:: Problem to work on ::
Transcribe each line of the records below verbatim, from the first record through the last.

:: Saved entries ::
_ _ _ _ _ _ _
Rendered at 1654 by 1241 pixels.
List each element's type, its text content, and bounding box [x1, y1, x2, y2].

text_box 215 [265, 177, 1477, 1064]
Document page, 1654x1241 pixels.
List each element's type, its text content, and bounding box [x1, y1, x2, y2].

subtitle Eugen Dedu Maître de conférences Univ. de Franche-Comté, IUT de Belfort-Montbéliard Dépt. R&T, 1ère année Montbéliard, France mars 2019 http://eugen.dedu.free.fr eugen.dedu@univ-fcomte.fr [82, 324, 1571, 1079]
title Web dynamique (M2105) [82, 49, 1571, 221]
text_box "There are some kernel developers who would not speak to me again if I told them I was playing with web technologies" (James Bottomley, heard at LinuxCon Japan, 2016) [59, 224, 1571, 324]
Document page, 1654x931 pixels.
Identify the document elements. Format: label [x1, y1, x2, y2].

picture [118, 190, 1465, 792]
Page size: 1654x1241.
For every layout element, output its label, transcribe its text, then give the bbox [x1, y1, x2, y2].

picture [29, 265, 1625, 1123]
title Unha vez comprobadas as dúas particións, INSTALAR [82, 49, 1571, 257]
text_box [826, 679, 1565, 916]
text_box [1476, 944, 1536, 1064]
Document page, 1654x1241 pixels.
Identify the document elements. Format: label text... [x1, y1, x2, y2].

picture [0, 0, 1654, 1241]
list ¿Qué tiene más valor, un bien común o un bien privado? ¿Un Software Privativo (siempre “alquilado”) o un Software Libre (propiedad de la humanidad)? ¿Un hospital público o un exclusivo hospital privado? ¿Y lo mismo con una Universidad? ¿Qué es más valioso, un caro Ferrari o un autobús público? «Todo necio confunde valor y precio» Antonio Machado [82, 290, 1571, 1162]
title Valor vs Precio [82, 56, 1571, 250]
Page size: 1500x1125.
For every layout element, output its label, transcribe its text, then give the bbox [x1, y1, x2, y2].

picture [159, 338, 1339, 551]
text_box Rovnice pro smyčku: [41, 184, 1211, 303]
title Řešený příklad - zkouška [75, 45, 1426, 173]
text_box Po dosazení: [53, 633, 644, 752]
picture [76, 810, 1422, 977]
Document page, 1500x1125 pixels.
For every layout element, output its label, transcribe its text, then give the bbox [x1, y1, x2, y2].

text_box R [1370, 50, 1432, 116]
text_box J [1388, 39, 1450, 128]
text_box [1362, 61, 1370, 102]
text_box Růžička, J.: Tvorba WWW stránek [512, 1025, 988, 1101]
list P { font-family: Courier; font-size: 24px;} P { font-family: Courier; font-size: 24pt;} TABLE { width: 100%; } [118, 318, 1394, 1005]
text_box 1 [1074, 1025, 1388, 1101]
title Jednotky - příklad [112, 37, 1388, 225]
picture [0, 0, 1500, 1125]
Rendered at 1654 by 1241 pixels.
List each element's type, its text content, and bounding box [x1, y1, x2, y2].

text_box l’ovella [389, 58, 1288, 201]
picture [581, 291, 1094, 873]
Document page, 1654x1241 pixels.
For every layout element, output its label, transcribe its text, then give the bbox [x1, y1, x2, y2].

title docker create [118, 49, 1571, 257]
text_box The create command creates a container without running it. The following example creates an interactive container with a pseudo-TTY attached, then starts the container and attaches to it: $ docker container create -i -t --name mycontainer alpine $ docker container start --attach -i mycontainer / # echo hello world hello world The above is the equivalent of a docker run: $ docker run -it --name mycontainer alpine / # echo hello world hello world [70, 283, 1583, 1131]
_ _ _ _ _ _ _
:: Problem solution ::
Rendered at 1654 by 1241 pixels.
List each element's type, its text content, and bounding box [x1, y1, x2, y2].

text_box 215 [265, 177, 1477, 1064]
Document page, 1654x1241 pixels.
List each element's type, its text content, and bounding box [x1, y1, x2, y2].

subtitle Eugen Dedu Maître de conférences Univ. de Franche-Comté, IUT de Belfort-Montbéliard Dépt. R&T, 1ère année Montbéliard, France mars 2019 http://eugen.dedu.free.fr eugen.dedu@univ-fcomte.fr [82, 324, 1571, 1079]
title Web dynamique (M2105) [82, 49, 1571, 221]
text_box "There are some kernel developers who would not speak to me again if I told them I was playing with web technologies" (James Bottomley, heard at LinuxCon Japan, 2016) [59, 224, 1571, 324]
Document page, 1654x931 pixels.
Identify the document elements. Format: label [x1, y1, x2, y2].

picture [118, 190, 1465, 792]
Page size: 1654x1241.
For every layout element, output its label, transcribe its text, then give the bbox [x1, y1, x2, y2].

picture [29, 265, 1625, 1123]
title Unha vez comprobadas as dúas particións, INSTALAR [82, 49, 1571, 257]
text_box [826, 679, 1565, 916]
text_box [1476, 944, 1536, 1064]
Document page, 1654x1241 pixels.
Identify the document elements. Format: label text... [x1, y1, x2, y2].

picture [0, 0, 1654, 1241]
list ¿Qué tiene más valor, un bien común o un bien privado? ¿Un Software Privativo (siempre “alquilado”) o un Software Libre (propiedad de la humanidad)? ¿Un hospital público o un exclusivo hospital privado? ¿Y lo mismo con una Universidad? ¿Qué es más valioso, un caro Ferrari o un autobús público? «Todo necio confunde valor y precio» Antonio Machado [82, 290, 1571, 1162]
title Valor vs Precio [82, 56, 1571, 250]
Page size: 1500x1125.
For every layout element, output its label, transcribe its text, then give the bbox [x1, y1, x2, y2].

picture [159, 338, 1339, 551]
text_box Rovnice pro smyčku: [41, 184, 1211, 303]
title Řešený příklad - zkouška [75, 45, 1426, 173]
text_box Po dosazení: [53, 633, 644, 752]
picture [76, 810, 1422, 977]
Document page, 1500x1125 pixels.
For every layout element, output its label, transcribe its text, then give the bbox [x1, y1, x2, y2].

text_box R [1370, 50, 1432, 116]
text_box J [1388, 39, 1450, 128]
text_box [1362, 61, 1370, 102]
text_box Růžička, J.: Tvorba WWW stránek [512, 1025, 988, 1101]
list P { font-family: Courier; font-size: 24px;} P { font-family: Courier; font-size: 24pt;} TABLE { width: 100%; } [118, 318, 1394, 1005]
text_box 1 [1074, 1025, 1388, 1101]
title Jednotky - příklad [112, 37, 1388, 225]
picture [0, 0, 1500, 1125]
Rendered at 1654 by 1241 pixels.
List each element's type, its text content, and bounding box [x1, y1, x2, y2].

text_box l’ovella [389, 58, 1288, 201]
picture [581, 291, 1094, 873]
Document page, 1654x1241 pixels.
For every layout element, output its label, transcribe its text, then give the bbox [x1, y1, x2, y2].

title docker create [118, 49, 1571, 257]
text_box The create command creates a container without running it. The following example creates an interactive container with a pseudo-TTY attached, then starts the container and attaches to it: $ docker container create -i -t --name mycontainer alpine $ docker container start --attach -i mycontainer / # echo hello world hello world The above is the equivalent of a docker run: $ docker run -it --name mycontainer alpine / # echo hello world hello world [70, 283, 1583, 1131]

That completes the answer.